Even the sites that have been cleared by non-government organisations aren't safe.  We were taken to a hill, apparently already cleared of UXO's, to view the massive craters left by the bombs that exploded on impact.  While walking around the site we spotted a small, round UXO half exposed in the ground that had us treading gingerly for the rest of the day.

In an effort to earn extra money for their families, many poor Laotians collect UXO's for the valuable scrap metal they contain.  This contributes to many deaths and injuries, which in turn contribute to the cycle of poverty.

Perhaps the most distrurbing thing I learned during my time in Phonsovan was how little the US government is doing to help the people of Laos.  On a visit to the Mines Advisory Group Centre in the town (an NGO working to clear UXO's), I asked the young Lao man behind the counter whether the US government contributes money to the organisation to help clear the bombs they dropped decades ago.  He replied in the affirmative but when I pressed him on how much the country contributed he admitted it was less than other countries.  The young man apologised and abruptly ended the conversation, saying he wasn't allowed to say anymore about the subject. 
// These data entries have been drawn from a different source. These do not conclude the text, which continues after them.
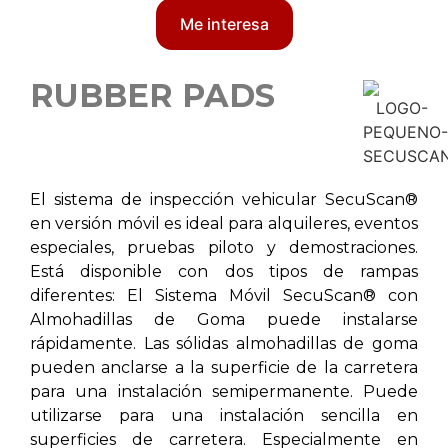
Me interesa
RUBBER PADS
El sistema de inspección vehicular SecuScan®
en versión móvil es ideal para alquileres, eventos
especiales, pruebas piloto y demostraciones.
Está disponible con dos tipos de rampas
diferentes: El Sistema Móvil SecuScan® con
Almohadillas de Goma puede instalarse
rápidamente. Las sólidas almohadillas de goma
pueden anclarse a la superficie de la carretera
para una instalación semipermanente. Puede
utilizarse para una instalación sencilla en
superficies de carretera. Especialmente en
The locals told us that in the week before we visited Phonsovan a local boy was badly burnt by a bomb, containing phosphorous, that he found while playing in a creek.  So while the US government continues to spend billions of dollars conducting bombing raids in foreign countries, including Afghanistan and Pakistan, the people of Laos are still living in fear of the bombs dropped on their country more than three decades ago.